Member of the National Assembly of Pakistan
- Incumbent
- Assumed office 27 November 2025
- Constituency: NA-66 Wazirabad

Member of the Provincial Assembly of the Punjab
- In office 15 August 2018 – 14 January 2023
- Constituency: PP-53 Gujranwala-III

Personal details
- Born: 20 December 1987 (age 38) Lahore, Punjab, Pakistan
- Party: PMLN (2018-present)
- Relatives: Muhammad Rafiq Tarar (grandfather) Saira Afzal Tarar (aunt) Attaullah Tarar (brother)
- Occupation: Lawyer Lecturer Politician

= Bilal Farooq Tarar =

Pakistani politician

Bilal Farooq Tarar (born 20 December 1987) is a Pakistani politician who was elected unopposed as Member of the National Assembly of Pakistan from NA-66 Wazirabad on 8-11-25 and took oath of office on 10-11-25. Earlier he has served as a Member of the Provincial Assembly of the Punjab from August 2018 till January 2023.

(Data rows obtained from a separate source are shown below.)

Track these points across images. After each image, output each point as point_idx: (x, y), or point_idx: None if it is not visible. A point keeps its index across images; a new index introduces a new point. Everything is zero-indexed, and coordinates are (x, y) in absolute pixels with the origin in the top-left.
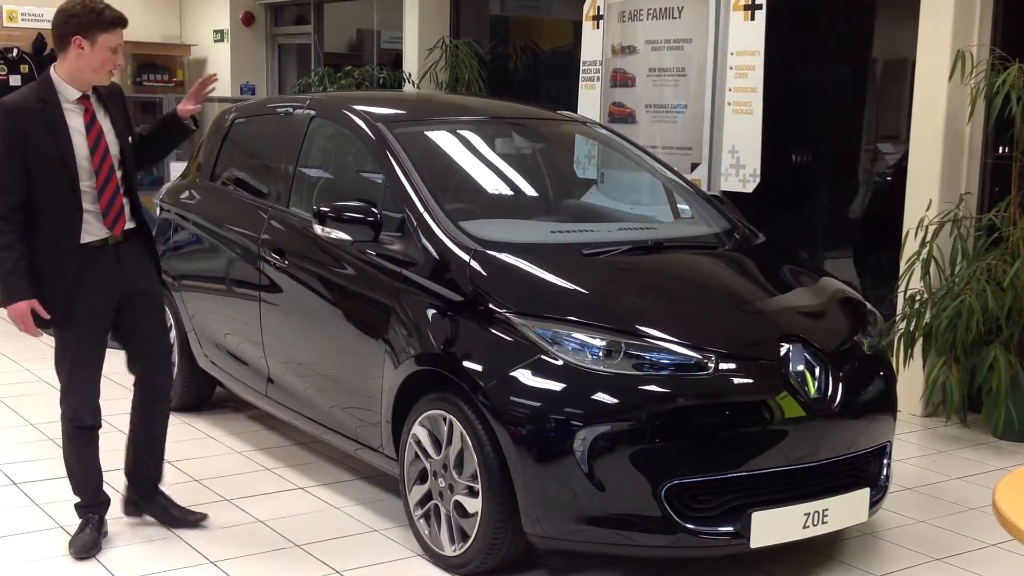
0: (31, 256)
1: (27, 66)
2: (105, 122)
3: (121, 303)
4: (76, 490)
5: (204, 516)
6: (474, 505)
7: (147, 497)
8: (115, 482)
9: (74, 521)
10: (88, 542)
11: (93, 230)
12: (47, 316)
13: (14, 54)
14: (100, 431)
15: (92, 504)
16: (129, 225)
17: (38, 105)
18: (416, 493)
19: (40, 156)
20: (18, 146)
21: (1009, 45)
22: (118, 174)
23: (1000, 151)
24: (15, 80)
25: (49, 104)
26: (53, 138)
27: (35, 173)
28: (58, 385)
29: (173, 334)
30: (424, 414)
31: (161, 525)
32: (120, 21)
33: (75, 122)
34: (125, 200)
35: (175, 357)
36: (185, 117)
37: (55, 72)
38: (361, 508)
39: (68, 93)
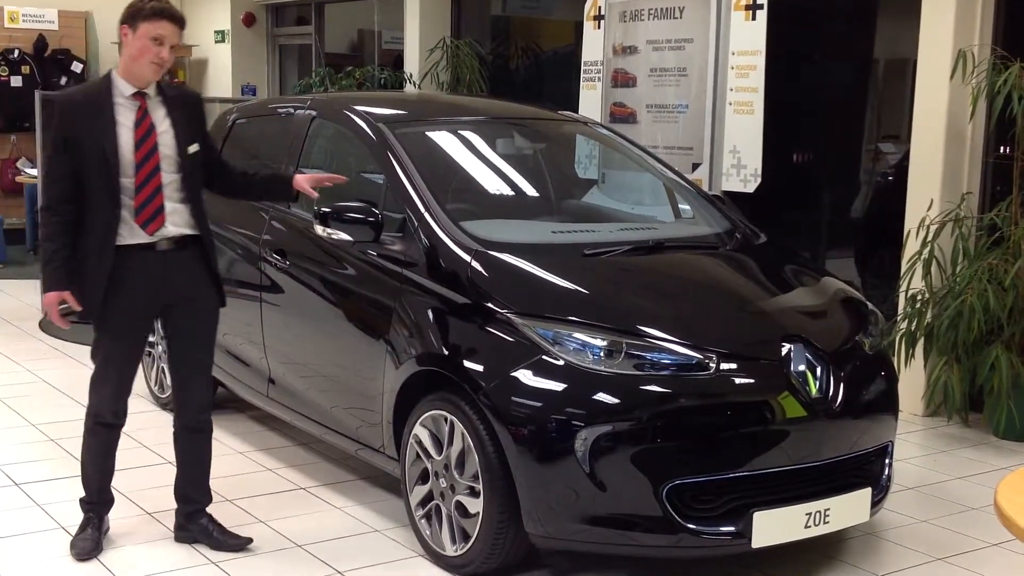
0: (76, 251)
1: (28, 67)
2: (163, 122)
3: (167, 310)
4: (84, 485)
5: (249, 540)
6: (475, 505)
7: (193, 519)
8: (122, 485)
9: (75, 521)
10: (89, 544)
11: (137, 232)
12: (78, 308)
13: (15, 55)
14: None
15: (96, 502)
16: (181, 231)
17: (90, 98)
18: (417, 493)
19: (85, 148)
20: (67, 138)
21: (1010, 45)
22: (166, 176)
23: (1001, 151)
24: (16, 81)
25: (102, 97)
26: (98, 130)
27: (80, 166)
28: (58, 386)
29: None
30: (425, 414)
31: (168, 530)
32: (163, 12)
33: (124, 117)
34: (176, 205)
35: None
36: (295, 187)
37: (116, 70)
38: (362, 508)
39: (123, 88)
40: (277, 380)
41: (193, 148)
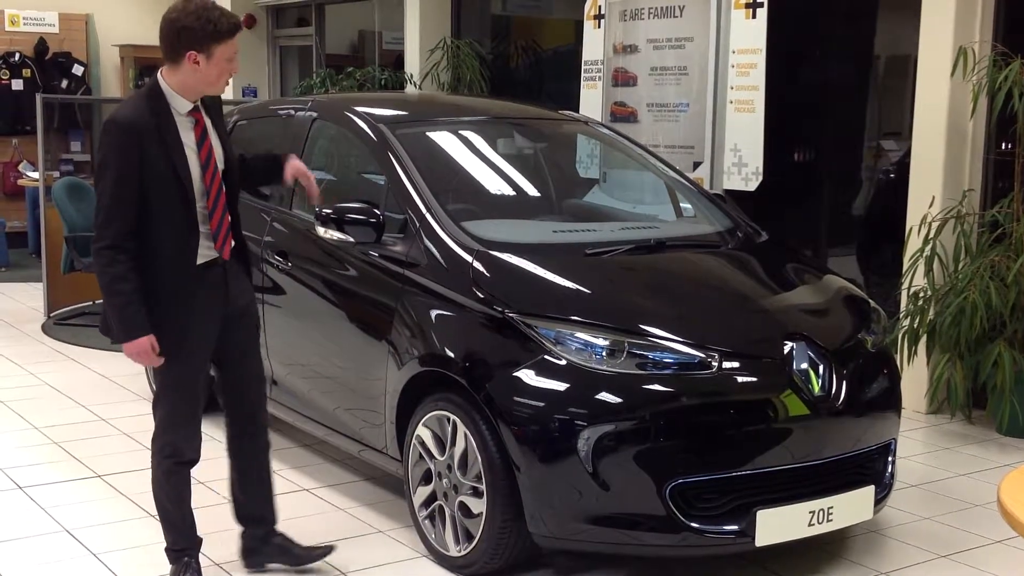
0: (144, 284)
1: (29, 70)
2: (214, 137)
3: (223, 323)
4: (170, 532)
5: (330, 549)
6: (478, 505)
7: (265, 540)
8: (123, 486)
9: (79, 523)
10: None
11: (204, 252)
12: (158, 350)
13: (16, 58)
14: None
15: (188, 547)
16: (233, 243)
17: (152, 120)
18: (420, 494)
19: (155, 176)
20: (132, 166)
21: (1011, 41)
22: (224, 192)
23: (1003, 147)
24: (17, 84)
25: (162, 118)
26: (168, 156)
27: (150, 194)
28: (61, 389)
29: None
30: (428, 415)
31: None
32: (236, 27)
33: (188, 138)
34: (230, 218)
35: None
36: (289, 172)
37: (164, 80)
38: (366, 509)
39: (179, 105)
40: (279, 381)
41: (237, 155)
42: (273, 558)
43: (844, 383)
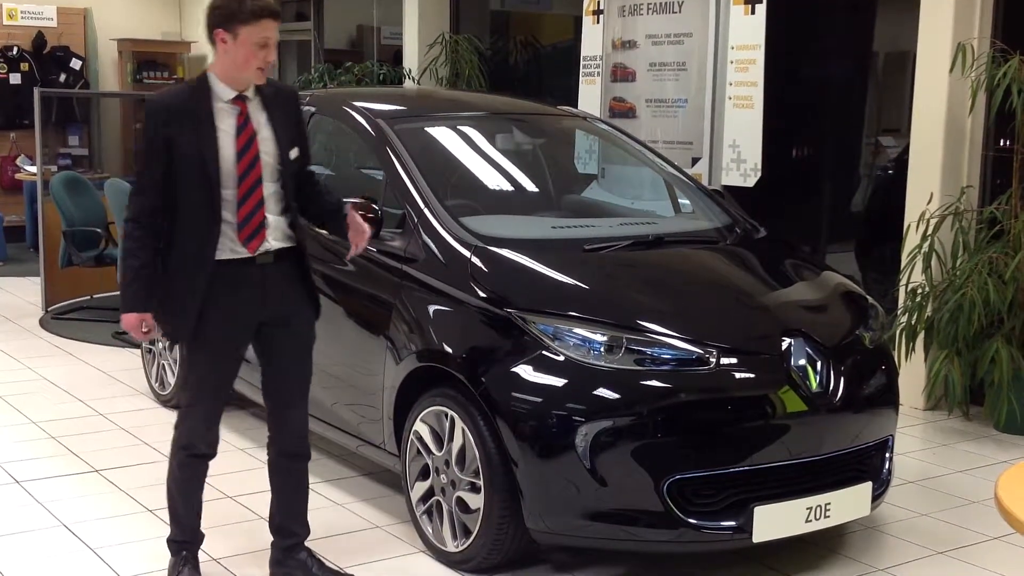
0: (165, 265)
1: (27, 64)
2: (264, 128)
3: (262, 327)
4: (174, 524)
5: None
6: (476, 501)
7: (291, 553)
8: (122, 481)
9: (77, 518)
10: None
11: (235, 246)
12: (159, 330)
13: (14, 52)
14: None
15: (190, 540)
16: (280, 245)
17: (188, 103)
18: (418, 489)
19: (182, 158)
20: (161, 146)
21: (1010, 37)
22: (268, 187)
23: (1001, 144)
24: (15, 78)
25: (200, 102)
26: (196, 137)
27: (176, 176)
28: (59, 383)
29: None
30: (426, 410)
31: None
32: (264, 11)
33: (226, 124)
34: (276, 217)
35: (177, 355)
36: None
37: (210, 69)
38: (363, 504)
39: (222, 92)
40: None
41: (294, 153)
42: (294, 572)
43: (842, 379)
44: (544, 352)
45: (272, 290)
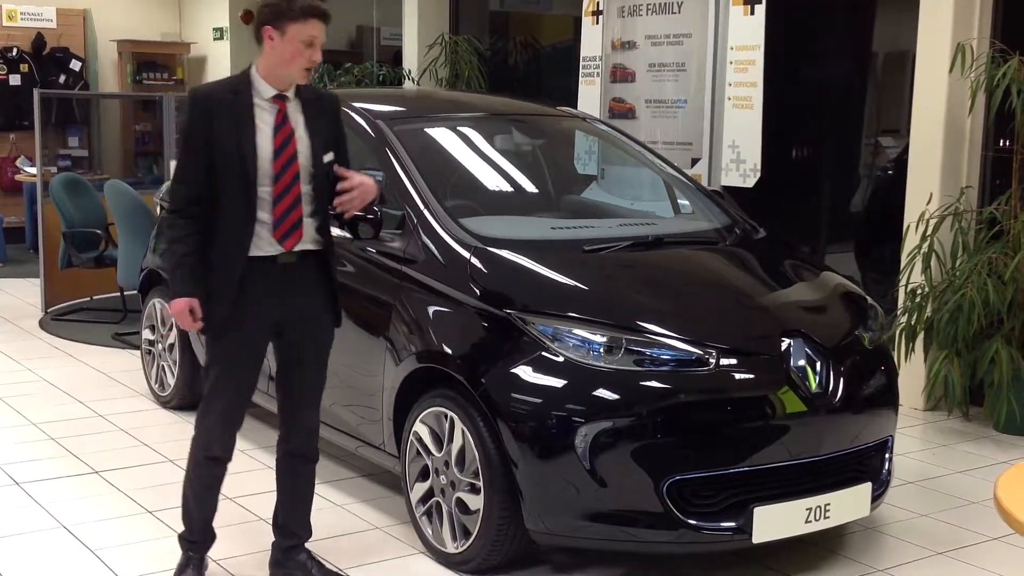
0: (201, 250)
1: (27, 65)
2: (300, 129)
3: (279, 327)
4: (185, 521)
5: None
6: (476, 502)
7: (291, 555)
8: (122, 483)
9: (77, 519)
10: None
11: (263, 243)
12: (201, 319)
13: (14, 53)
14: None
15: (198, 540)
16: (308, 246)
17: (228, 96)
18: (418, 490)
19: (221, 151)
20: (201, 137)
21: (1009, 38)
22: (304, 187)
23: (1001, 144)
24: (15, 79)
25: (241, 97)
26: (236, 132)
27: (216, 168)
28: (59, 385)
29: (175, 333)
30: (425, 411)
31: (168, 527)
32: (314, 11)
33: (264, 120)
34: (306, 219)
35: (177, 356)
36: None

By profession he's a lawyer and a lecturer.

== Early life ==
He was born on 20 December 1987 in Lahore into a Punjabi Jat family of the Tarar clan to Muhammad Farooq Tarar. His grandfather Muhammad Rafiq Tarar, his aunt Saira Afzal Tarar and his elder brother Attaullah Tarar have all been involved into politics.

== Academic career ==
He has earned his Master of Law (LL.M.) degree in 2012 from SOAS University of London, UK and has served as Lecturer at the Universal College Lahore (UoL) from 2013 to 2018.

==Political career==

He was elected to the Provincial Assembly of the Punjab as a candidate of Pakistan Muslim League (N) from Constituency PP-53 (Gujranwala-III) in the 2018 Pakistani general election.